Specifies image expansion. An image that is cropped based on an image annotation centers around the image annotation. If expand = 0, the default, the dimensions of the image, that is width/x-axis and height/y-axis, are set to include only the image annotation area and nothing more. Using expand, the cropped image section can be adjusted. See section Expansion of cropped image sections for more information.

square

Logical value. Most image annotations come in variable shapes and have different horizontal and vertical diameters. Therefore, height and width of the image section are usually not equal. If square = TRUE, the cropped section of the image that contains the annotated structure is forced into a square: the bigger diameter of both is taken as default. E.g. if the horizontal diameter of the image annotation is 1mm and the vertical diameter is 1.5mm, the output image will have height and width of 1.5mm. That is, in terms of coordinates, an x-range and a y-range of 1.5mm.

Processing of the image output depending on argument expand happens afterwards.

Value

A list of objects of class ImageAnnotation.

Note

To test how the extracted image section looks like depending on input for argument square and expand use plotImageAnnotations(..., encircle = FALSE).

Expansion of cropped image sections

The argument expand is a versatile way, to specify how a cropped image section is extracted. If you want the cropped image as is, specify expand = 0. Else, there are multiple options. In general, expand takes three kinds of values, namely percentages, distances and distance exclamations.

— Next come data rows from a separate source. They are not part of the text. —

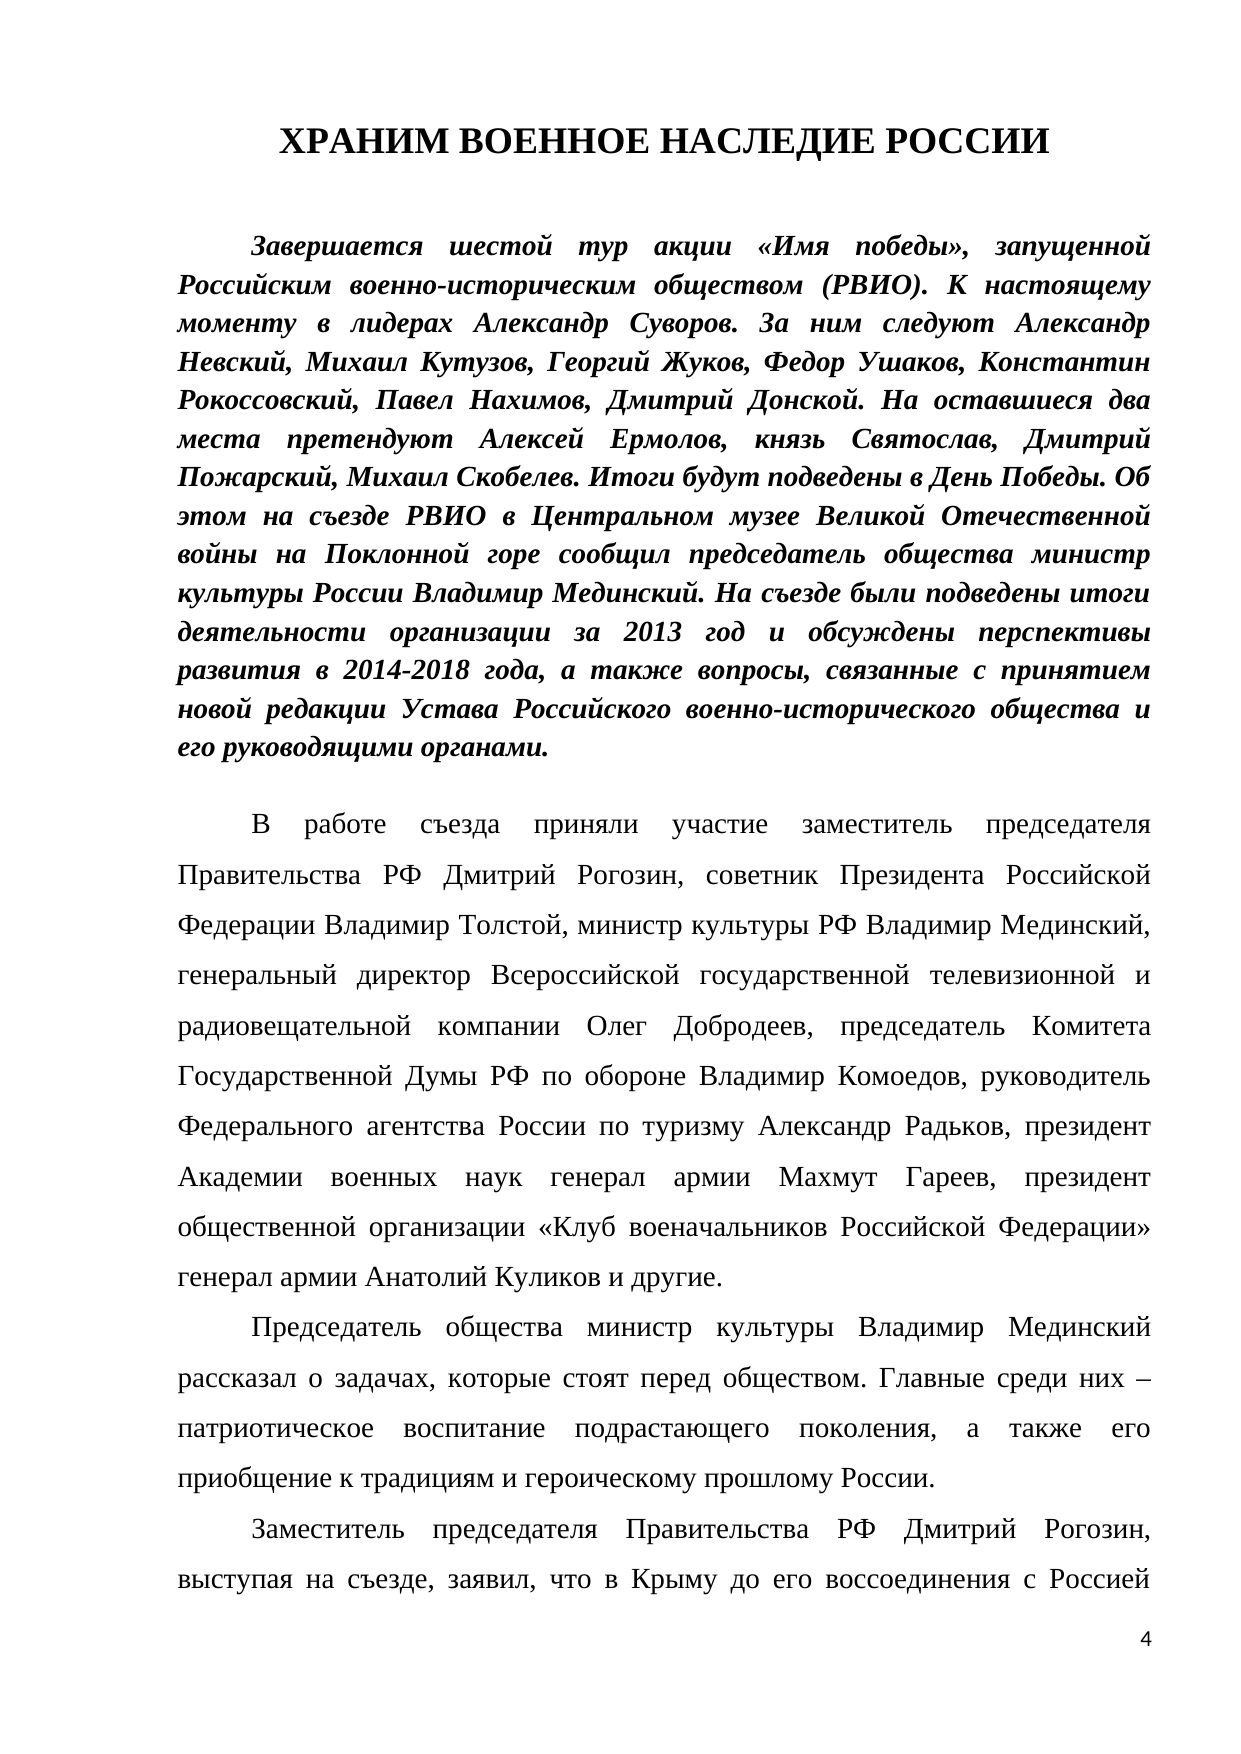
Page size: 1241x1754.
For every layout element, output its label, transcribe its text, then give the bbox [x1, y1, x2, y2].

text Председатель общества министр культуры Владимир Мединский рассказал о задачах, которые стоят перед обществом. Главные среди них – патриотическое воспитание подрастающего поколения, а также его приобщение к традициям и героическому прошлому России. [177, 1309, 1152, 1494]
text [177, 1511, 1152, 1595]
text ХРАНИМ ВОЕННОЕ НАСЛЕДИЕ РОССИИ [177, 118, 1152, 161]
text В работе съезда приняли участие заместитель председателя Правительства РФ Дмитрий Рогозин, советник Президента Российской Федерации Владимир Толстой, министр культуры РФ Владимир Мединский, генеральный директор Всероссийской государственной телевизионной и радиовещательной компании Олег Добродеев, председатель Комитета Государственной Думы РФ по обороне Владимир Комоедов, руководитель Федерального агентства России по туризму Александр Радьков, президент Академии военных наук генерал армии Махмут Гареев, президент общественной организации «Клуб военачальников Российской Федерации» генерал армии Анатолий Куликов и другие. [177, 806, 1152, 1293]
text Завершается шестой тур акции «Имя победы», запущенной Российским военно-историческим обществом (РВИО). К настоящему моменту в лидерах Александр Суворов. За ним следуют Александр Невский, Михаил Кутузов, Георгий Жуков, Федор Ушаков, Константин Рокоссовский, Павел Нахимов, Дмитрий Донской. На оставшиеся два места претендуют Алексей Ермолов, князь Святослав, Дмитрий Пожарский, Михаил Скобелев. Итоги будут подведены в День Победы. Об этом на съезде РВИО в Центральном музее Великой Отечественной войны на Поклонной горе сообщил председатель общества министр культуры России Владимир Мединский. На съезде были подведены итоги деятельности организации за 2013 год и обсуждены перспективы развития в 2014-2018 года, а также вопросы, связанные с принятием новой редакции Устава Российского военно-исторического общества и его руководящими органами. [177, 228, 1152, 763]
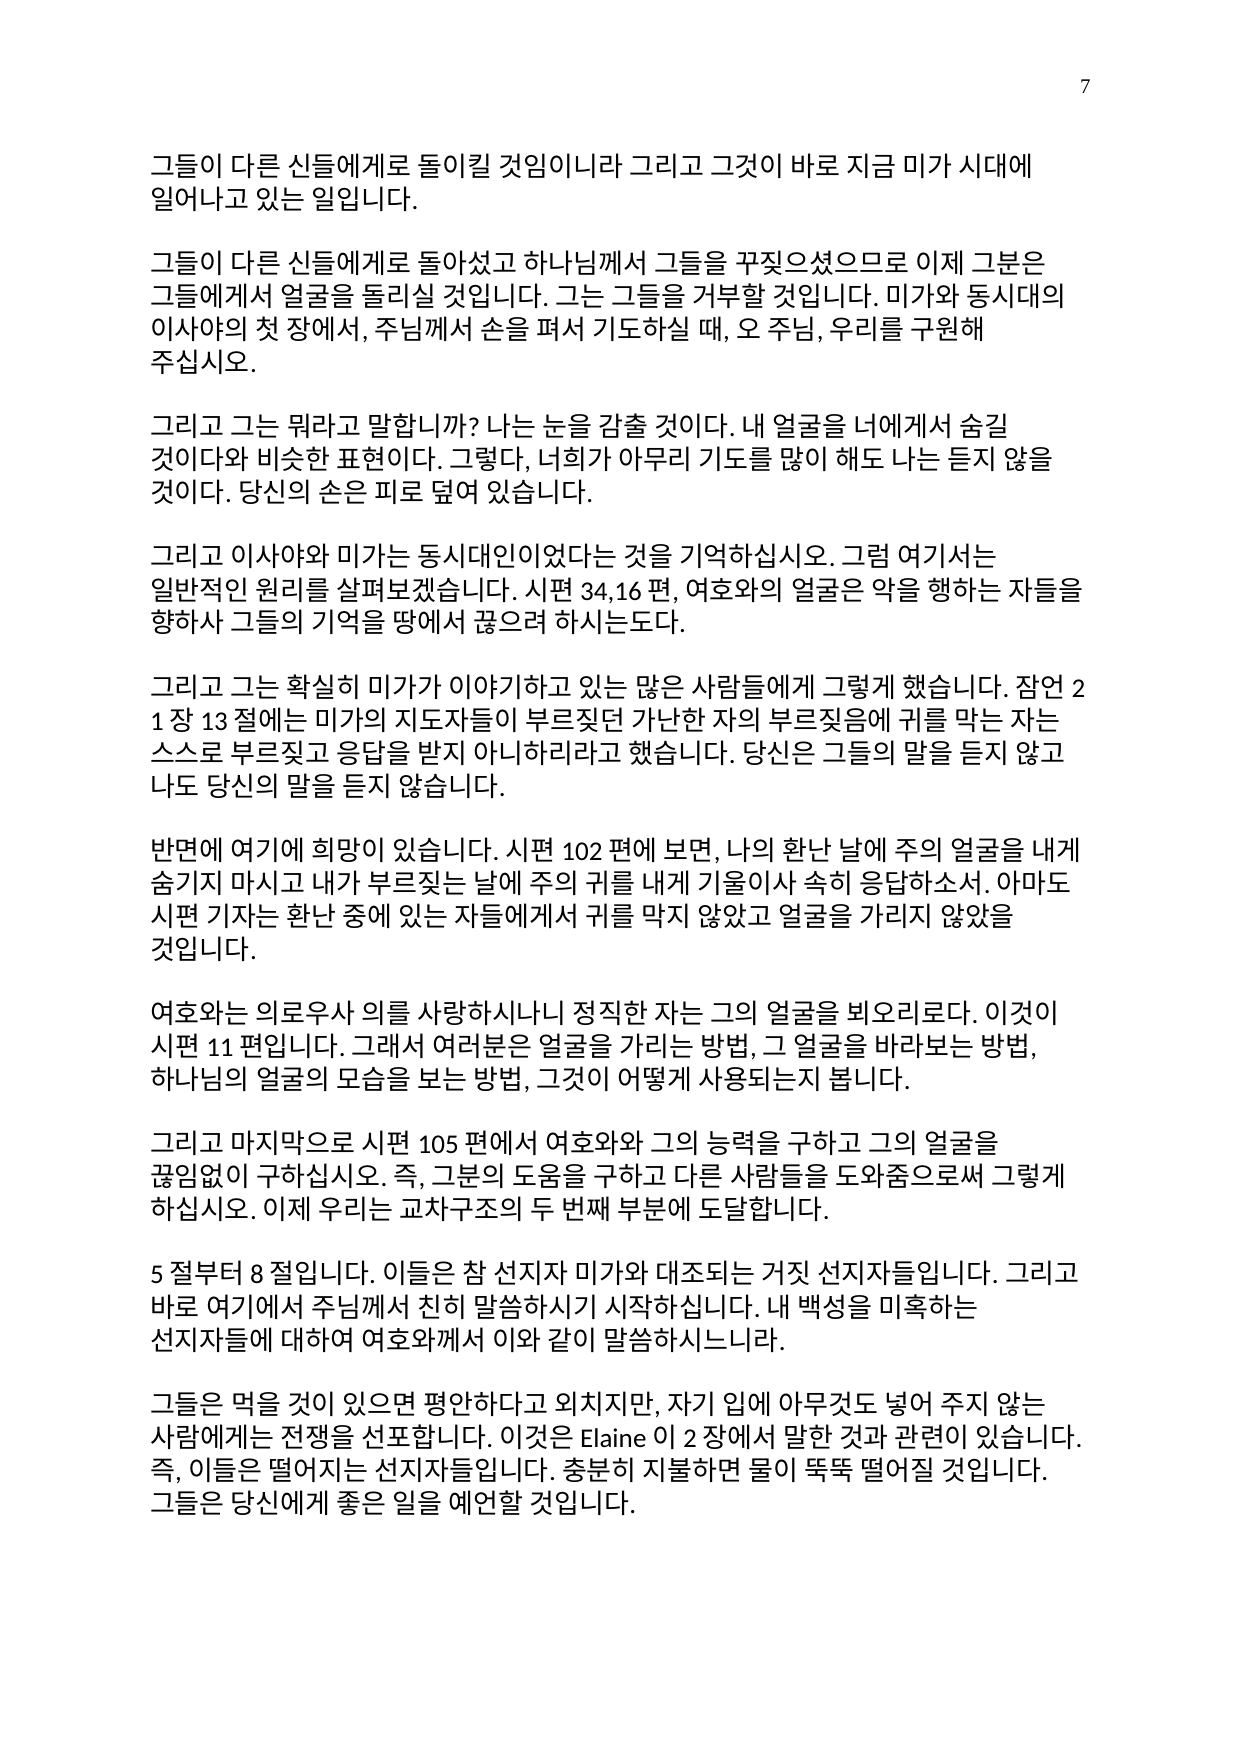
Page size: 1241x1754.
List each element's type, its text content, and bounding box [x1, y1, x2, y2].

  • Percentage: A string suffixed with %. E.g. expand = '50%' adds 50% of the distance from the center to the border of the image annotation to the image frame.

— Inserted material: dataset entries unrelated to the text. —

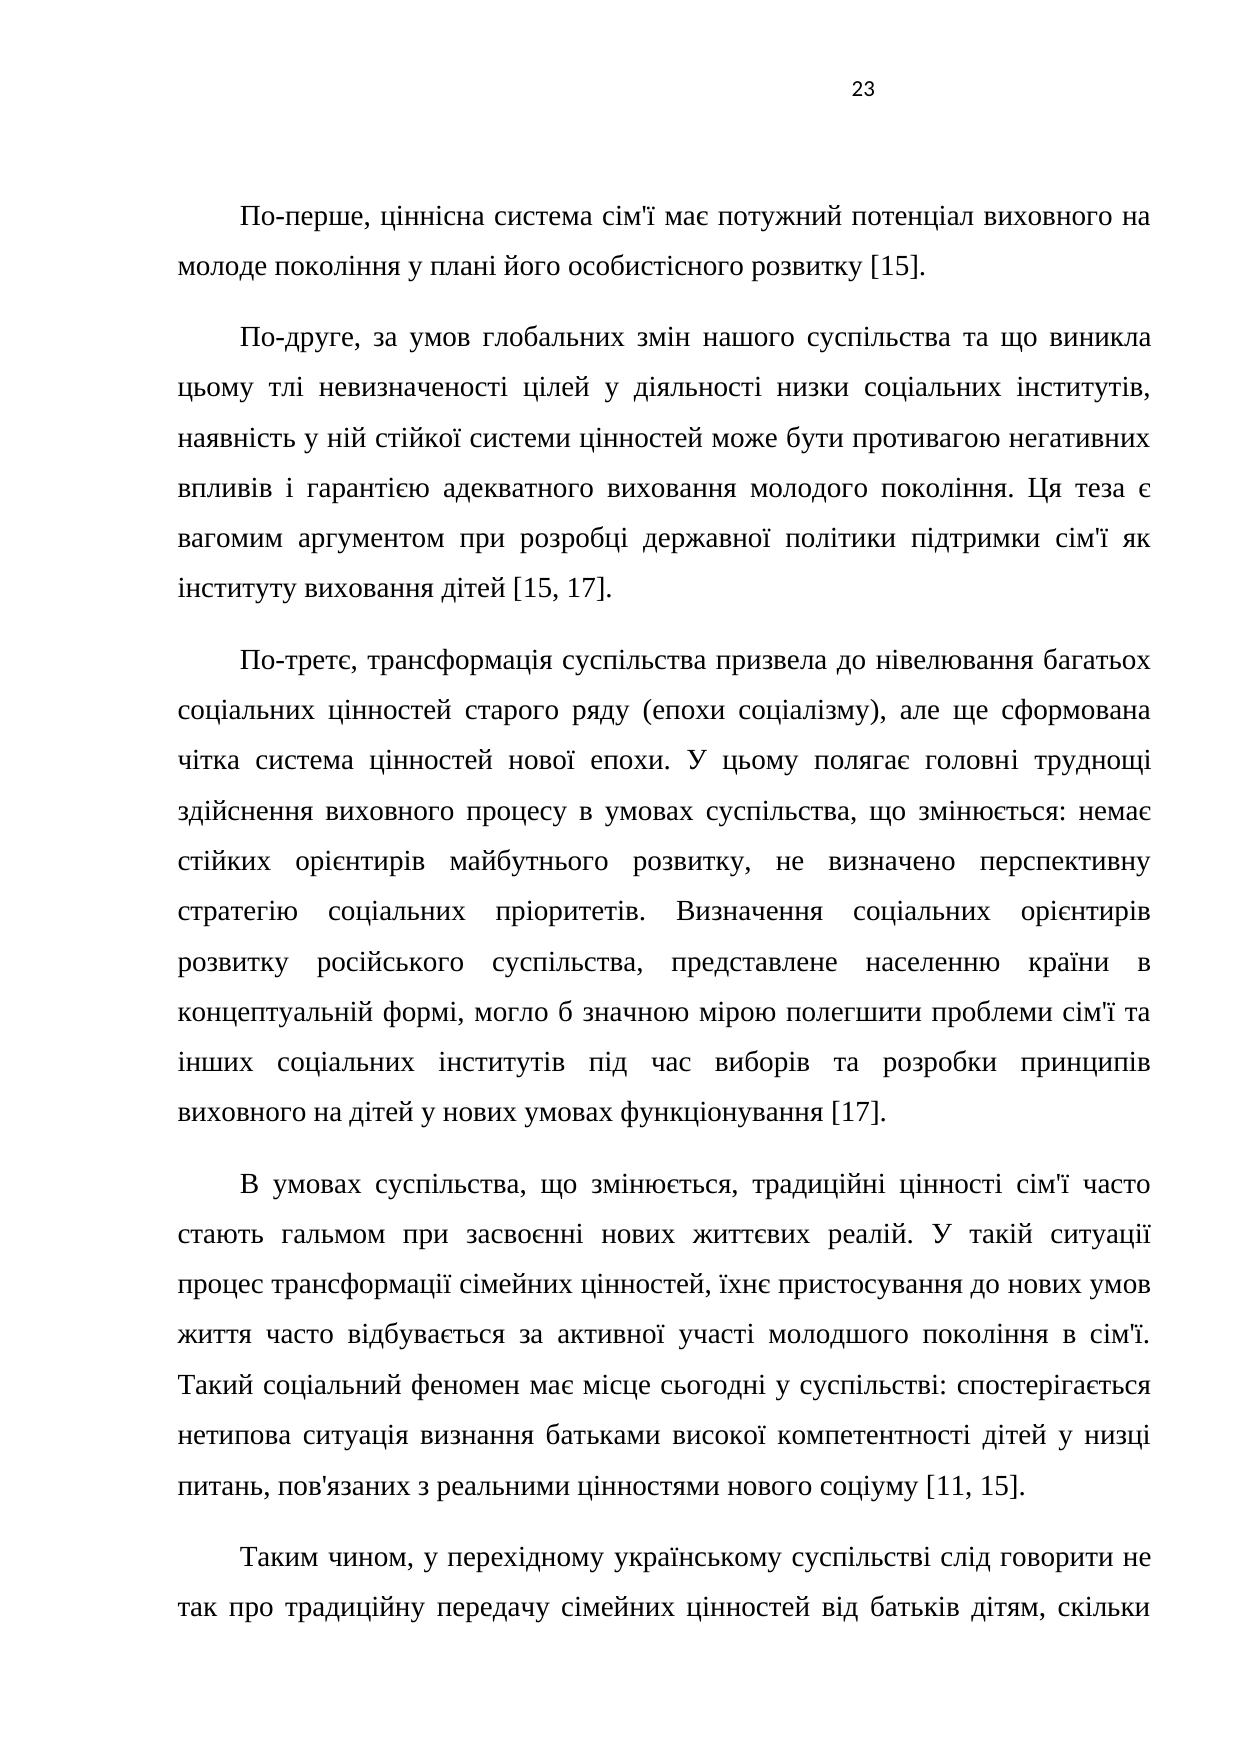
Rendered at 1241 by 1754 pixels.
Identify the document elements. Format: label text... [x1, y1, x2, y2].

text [177, 1539, 1152, 1623]
text По-друге, за умов глобальних змін нашого суспільства та що виникла цьому тлі невизначеності цілей у діяльності низки соціальних інститутів, наявність у ній стійкої системи цінностей може бути противагою негативних впливів і гарантією адекватного виховання молодого покоління. Ця теза є вагомим аргументом при розробці державної політики підтримки сім'ї як інституту виховання дітей [15, 17]. [177, 319, 1152, 604]
text По-третє, трансформація суспільства призвела до нівелювання багатьох соціальних цінностей старого ряду (епохи соціалізму), але ще сформована чітка система цінностей нової епохи. У цьому полягає головні труднощі здійснення виховного процесу в умовах суспільства, що змінюється: немає стійких орієнтирів майбутнього розвитку, не визначено перспективну стратегію соціальних пріоритетів. Визначення соціальних орієнтирів розвитку російського суспільства, представлене населенню країни в концептуальній формі, могло б значною мірою полегшити проблеми сім'ї та інших соціальних інститутів під час виборів та розробки принципів виховного на дітей у нових умовах функціонування [17]. [177, 642, 1152, 1128]
text По-перше, ціннісна система сім'ї має потужний потенціал виховного на молоде покоління у плані його особистісного розвитку [15]. [177, 198, 1152, 281]
text В умовах суспільства, що змінюється, традиційні цінності сім'ї часто стають гальмом при засвоєнні нових життєвих реалій. У такій ситуації процес трансформації сімейних цінностей, їхнє пристосування до нових умов життя часто відбувається за активної участі молодшого покоління в сім'ї. Такий соціальний феномен має місце сьогодні у суспільстві: спостерігається нетипова ситуація визнання батьками високої компетентності дітей у низці питань, пов'язаних з реальними цінностями нового соціуму [11, 15]. [177, 1166, 1152, 1501]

  • Distance measures: In pixel or European units of length. E.g. expand = list(x = '1mm') expands the x-axis on both sides with 1mm. expand = list(x = c('0.5mm', 1.5mm') expands the x-axis on the left side with 0.5mm and on the right side with 1.5mm.

  • Exclam distance measures: Distance measure with an exclamation mark suffix. E.g. expand = '1mm!' centers the image and forces an axis length of 1 millimeter. (Example 5)

Depending on how the values are specified different parts of the image can be expanded.

Single values, like expand = 50, are recycled: Every end of each image axis is expanded by 50 pixel. (Example 2)

Vectors of length two, like expand = c('1mm', '2mm'), are recycled: The beginning of each axis is expanded by 1 millimeter. The end of each axis is expanded by 2mm. (Example 3)

Named lists can be more precise. expand = list(x = c('1mm', '0.5mm'), y = c('0.25mm', '1mm')). Applies the vectors to expand the corresponding axis. (Example 4)

Using exclam input the side of the axis must not be specified as the axis is fixed as a whole. E.g expand = list(x = '1mm!', y = '2mm!') results in the same output as expand = list(x = c('1mm!', '1mm!'), y = c('2mm!', '2mm!').

Selection of image annotations with tags

Input for argument tags specifies the tags of interest. Argument test decides about how the specified tags are used to select the image annotations of interest. There are multiple options:

  1. Argument test set to 'any' or 1: To be included, an image annotation must be tagged with at least one of the input tags.

  2. Argument test set to 'all' or 2: To be included, an image annotation must be tagged with all of the input tags. Can contain tags that are not specified.

  3. Argument test set to 'identical' or 3: To be included, an image annotation must be tagged with all of the input tags. Can not be tagged with anything else.

  4. Argument test set to not_identical or 4: To be included, an image annotation must not be tagged with the combination of input tags.

  5. Argument test set to 'none' or 5: To be included, an image annotation must not contain any of the input tags.

Note that the filtering process happens after the filtering by input for argument ids. You can first select a group of image annotations by naming their IDs and then select among them via tags and test. If ids is NULL, you select among all image annotations via tags and test. And if tags is also NULL, the function uses all image annoations.